Disclaimer: This may or may not work. I’m not totally certain that the Slack RTM API is still usable (ie. not deprecated).

Your Room Awaits

Hatjitbot is a Slackbot that gets new Hatjitsu rooms for you. Getting into the weeds a bit, Hatjitsu is a website that allows scrum teams to setup a shared space where they can do story sizing, as part of the Agile development process. It’s a light manual process that only requires one-click to setup. You then need to share the link with your team so everyone can join.

I wanted to automate this. I figured I could write a quick Slackbot that listened for requests and used Puppeteer to create a new Hatjitsu room for you. It would then share a link with a Slack channel or group.

Hatjitbot in action

I needed some place to deploy this bot to, that wasn’t my MacBook. This is where I became interested in Heroku.

Getting Setup

First, setup a Heroku account if you don’t already have one setup. Then download and setup the Heroku CLI. I use MacOS, so I used Homebrew to install the tools.

brew tap heroku/brew && brew install heroku

Connect the tools to your Heroku account

heroku login

Next, get the code.

git clone

Once you have the code, go ahead and install the dependencies.

cd hatjitbot
npm install

Slack Setup

Now we need a Slack bot token. Head over to Slack API website to setup a new bot and get a Slackbot token. This part may be particularly difficult because I believe Slack deprecated the Slack bot API over RTM in the past month or two. Once you have a Slack bot token, create file called .env and its contents should be:


Deploying to Heroku

We’ll need to add two buildpacks to our Heroku installation.

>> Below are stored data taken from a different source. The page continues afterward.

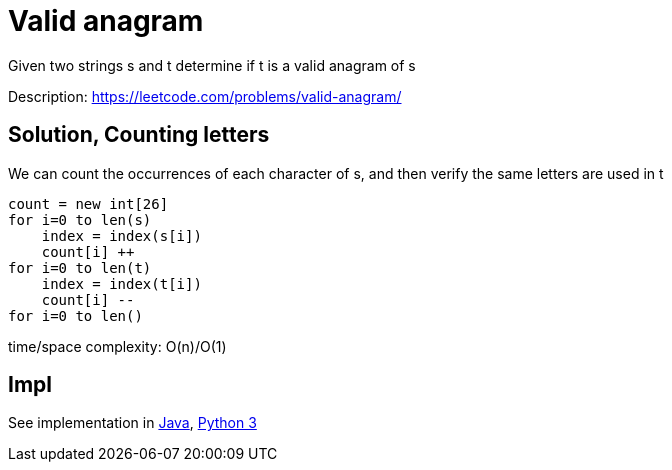 = Valid anagram

Given two strings s and t determine if t is a valid anagram of s


Description: https://leetcode.com/problems/valid-anagram/

== Solution, Counting letters

We can count the occurrences of each character of s, and then verify the same letters are used in t

----
count = new int[26]
for i=0 to len(s)
    index = index(s[i])
    count[i] ++
for i=0 to len(t)
    index = index(t[i])
    count[i] --
for i=0 to len()
----

time/space complexity: O(n)/O(1)

== Impl

See implementation in link:Solution.java[Java], link:Solution.py[Python 3] 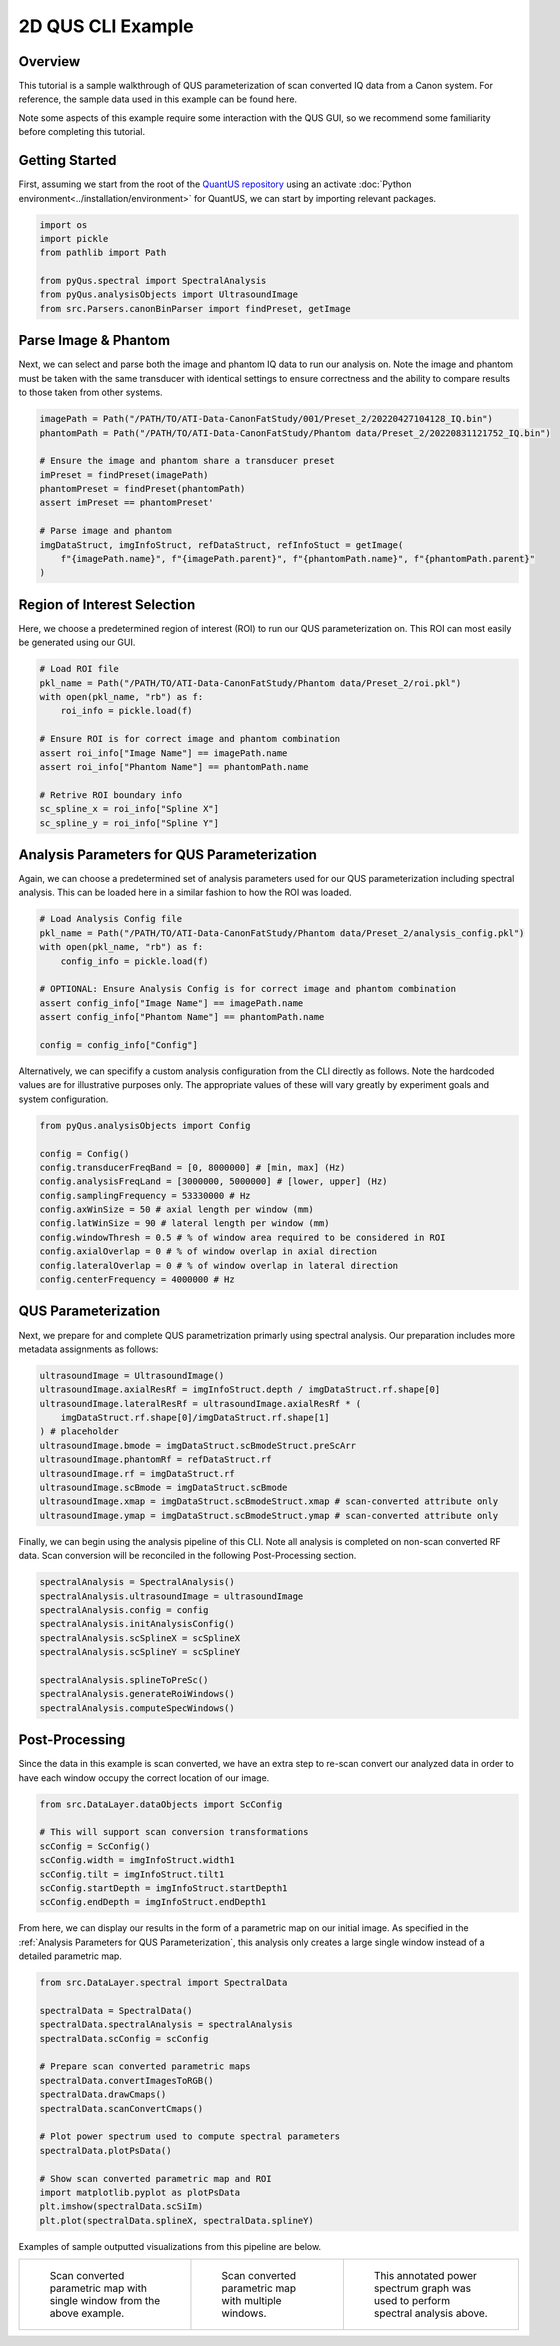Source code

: ==================
2D QUS CLI Example
==================

Overview
========

This tutorial is a sample walkthrough of QUS parameterization of scan converted IQ data from a Canon system.
For reference, the sample data used in this example can be found here.

Note some aspects of this example require some interaction with the QUS GUI, so we recommend some familiarity before completing this tutorial.

Getting Started
===============

First, assuming we start from the root of the `QuantUS repository`_ using an activate :doc:`Python environment<../installation/environment>` for QuantUS,
we can start by importing relevant packages.

.. _QuantUS repository: https://github.com/TUL-DEV/QuantUS

.. code-block:: python
    
    import os
    import pickle
    from pathlib import Path

    from pyQus.spectral import SpectralAnalysis
    from pyQus.analysisObjects import UltrasoundImage
    from src.Parsers.canonBinParser import findPreset, getImage


Parse Image & Phantom
=====================

Next, we can select and parse both the image and phantom IQ data 
to run our analysis on. Note the image and phantom must be taken 
with the same transducer with identical settings to ensure correctness and 
the ability to compare results to those taken from other systems.

.. code-block:: python

    imagePath = Path("/PATH/TO/ATI-Data-CanonFatStudy/001/Preset_2/20220427104128_IQ.bin")
    phantomPath = Path("/PATH/TO/ATI-Data-CanonFatStudy/Phantom data/Preset_2/20220831121752_IQ.bin")

    # Ensure the image and phantom share a transducer preset
    imPreset = findPreset(imagePath)
    phantomPreset = findPreset(phantomPath)
    assert imPreset == phantomPreset'

    # Parse image and phantom
    imgDataStruct, imgInfoStruct, refDataStruct, refInfoStuct = getImage(
        f"{imagePath.name}", f"{imagePath.parent}", f"{phantomPath.name}", f"{phantomPath.parent}"
    )


Region of Interest Selection
============================

Here, we choose a predetermined region of interest (ROI) to run our QUS 
parameterization on. This ROI can most easily be generated using our GUI.

.. code-block:: python

    # Load ROI file
    pkl_name = Path("/PATH/TO/ATI-Data-CanonFatStudy/Phantom data/Preset_2/roi.pkl")
    with open(pkl_name, "rb") as f:
        roi_info = pickle.load(f)

    # Ensure ROI is for correct image and phantom combination
    assert roi_info["Image Name"] == imagePath.name
    assert roi_info["Phantom Name"] == phantomPath.name

    # Retrive ROI boundary info
    sc_spline_x = roi_info["Spline X"]
    sc_spline_y = roi_info["Spline Y"]


Analysis Parameters for QUS Parameterization
============================================

Again, we can choose a predetermined set of analysis parameters used for 
our QUS parameterization including spectral analysis. This can be loaded here 
in a similar fashion to how the ROI was loaded.

.. code-block:: python

    # Load Analysis Config file
    pkl_name = Path("/PATH/TO/ATI-Data-CanonFatStudy/Phantom data/Preset_2/analysis_config.pkl")
    with open(pkl_name, "rb") as f:
        config_info = pickle.load(f)

    # OPTIONAL: Ensure Analysis Config is for correct image and phantom combination
    assert config_info["Image Name"] == imagePath.name
    assert config_info["Phantom Name"] == phantomPath.name

    config = config_info["Config"]

Alternatively, we can specifify a custom analysis configuration from the CLI 
directly as follows. Note the hardcoded values are for illustrative purposes 
only. The appropriate values of these will vary greatly by experiment goals and system 
configuration.

.. code-block:: python

    from pyQus.analysisObjects import Config

    config = Config()
    config.transducerFreqBand = [0, 8000000] # [min, max] (Hz)
    config.analysisFreqLand = [3000000, 5000000] # [lower, upper] (Hz)
    config.samplingFrequency = 53330000 # Hz
    config.axWinSize = 50 # axial length per window (mm)
    config.latWinSize = 90 # lateral length per window (mm)
    config.windowThresh = 0.5 # % of window area required to be considered in ROI
    config.axialOverlap = 0 # % of window overlap in axial direction
    config.lateralOverlap = 0 # % of window overlap in lateral direction
    config.centerFrequency = 4000000 # Hz

QUS Parameterization
====================

Next, we prepare for and complete QUS parametrization primarly using spectral analysis.
Our preparation includes more metadata assignments as follows:

.. code-block:: python

    ultrasoundImage = UltrasoundImage()
    ultrasoundImage.axialResRf = imgInfoStruct.depth / imgDataStruct.rf.shape[0]
    ultrasoundImage.lateralResRf = ultrasoundImage.axialResRf * (
        imgDataStruct.rf.shape[0]/imgDataStruct.rf.shape[1]
    ) # placeholder
    ultrasoundImage.bmode = imgDataStruct.scBmodeStruct.preScArr
    ultrasoundImage.phantomRf = refDataStruct.rf
    ultrasoundImage.rf = imgDataStruct.rf
    ultrasoundImage.scBmode = imgDataStruct.scBmode
    ultrasoundImage.xmap = imgDataStruct.scBmodeStruct.xmap # scan-converted attribute only
    ultrasoundImage.ymap = imgDataStruct.scBmodeStruct.ymap # scan-converted attribute only

Finally, we can begin using the analysis pipeline of this CLI. Note all analysis is 
completed on non-scan converted RF data. Scan conversion will be reconciled in the following 
Post-Processing section.

.. code-block:: python

    spectralAnalysis = SpectralAnalysis()
    spectralAnalysis.ultrasoundImage = ultrasoundImage
    spectralAnalysis.config = config
    spectralAnalysis.initAnalysisConfig()
    spectralAnalysis.scSplineX = scSplineX
    spectralAnalysis.scSplineY = scSplineY

    spectralAnalysis.splineToPreSc()
    spectralAnalysis.generateRoiWindows()
    spectralAnalysis.computeSpecWindows()


Post-Processing
===============

Since the data in this example is scan converted, we have an extra step to 
re-scan convert our analyzed data in order to have each window occupy the correct 
location of our image.

.. code-block:: python

    from src.DataLayer.dataObjects import ScConfig

    # This will support scan conversion transformations
    scConfig = ScConfig()
    scConfig.width = imgInfoStruct.width1
    scConfig.tilt = imgInfoStruct.tilt1
    scConfig.startDepth = imgInfoStruct.startDepth1
    scConfig.endDepth = imgInfoStruct.endDepth1

From here, we can display our results in the form of a parametric map on our initial image. 
As specified in the :ref:`Analysis Parameters for QUS Parameterization`, this analysis only 
creates a large single window instead of a detailed parametric map.

.. code-block:: python

    from src.DataLayer.spectral import SpectralData

    spectralData = SpectralData()
    spectralData.spectralAnalysis = spectralAnalysis
    spectralData.scConfig = scConfig

    # Prepare scan converted parametric maps
    spectralData.convertImagesToRGB()
    spectralData.drawCmaps()
    spectralData.scanConvertCmaps()

    # Plot power spectrum used to compute spectral parameters
    spectralData.plotPsData()

    # Show scan converted parametric map and ROI
    import matplotlib.pyplot as plotPsData
    plt.imshow(spectralData.scSiIm)
    plt.plot(spectralData.splineX, spectralData.splineY)

Examples of sample outputted visualizations from this pipeline are below.

+-----------------------------------------+-----------------------------------------+------------------------------------------------+
| .. figure:: scSingleWindow.png          | .. figure:: scMultiWindow.png           | .. figure:: psGraph.png                        |
|   :alt: Scan converted single window    |   :alt: Scan converted multi-window map |   :alt: Power spectrum graph                   |
|   :width: 240px                         |   :width: 500px                         |                                                |
|                                         |                                         |                                                |
|   Scan converted parametric map with    |   Scan converted parametric map with    |   This annotated power spectrum graph          |
|   single window from the above example. |   multiple windows.                     |   was used to perform spectral analysis above. |
+-----------------------------------------+-----------------------------------------+------------------------------------------------+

A Heroku buildpack is responsible for prepping your code to run on Heroku. It installs additional dependencies in the Heroku environment as well as configure the app to run in Heroku. The two build packs we need are to tell Heroku we have a Nodejs app and that our app contains Puppeteer.

Run the following comands:

heroku buildpacks:add heroku/nodejs
heroku buildpacks:add jontewks/puppeteer

Finally, push your changes to Heroku with:

git push heroku master

This will push the code to Heroku and trigger a build that may last a few minutes. While the build is happening, head over to the Heroku Dashboard for your newly create Hatjitbot project and add a config variable BOT_TOKEN.

configuring variables in Heroku

Once your build is complete and your bot installed to your Slack workspace, you should be able to DM or mention the bot in a channel to request a room. Be sure to include one of the hot words to trigger the process.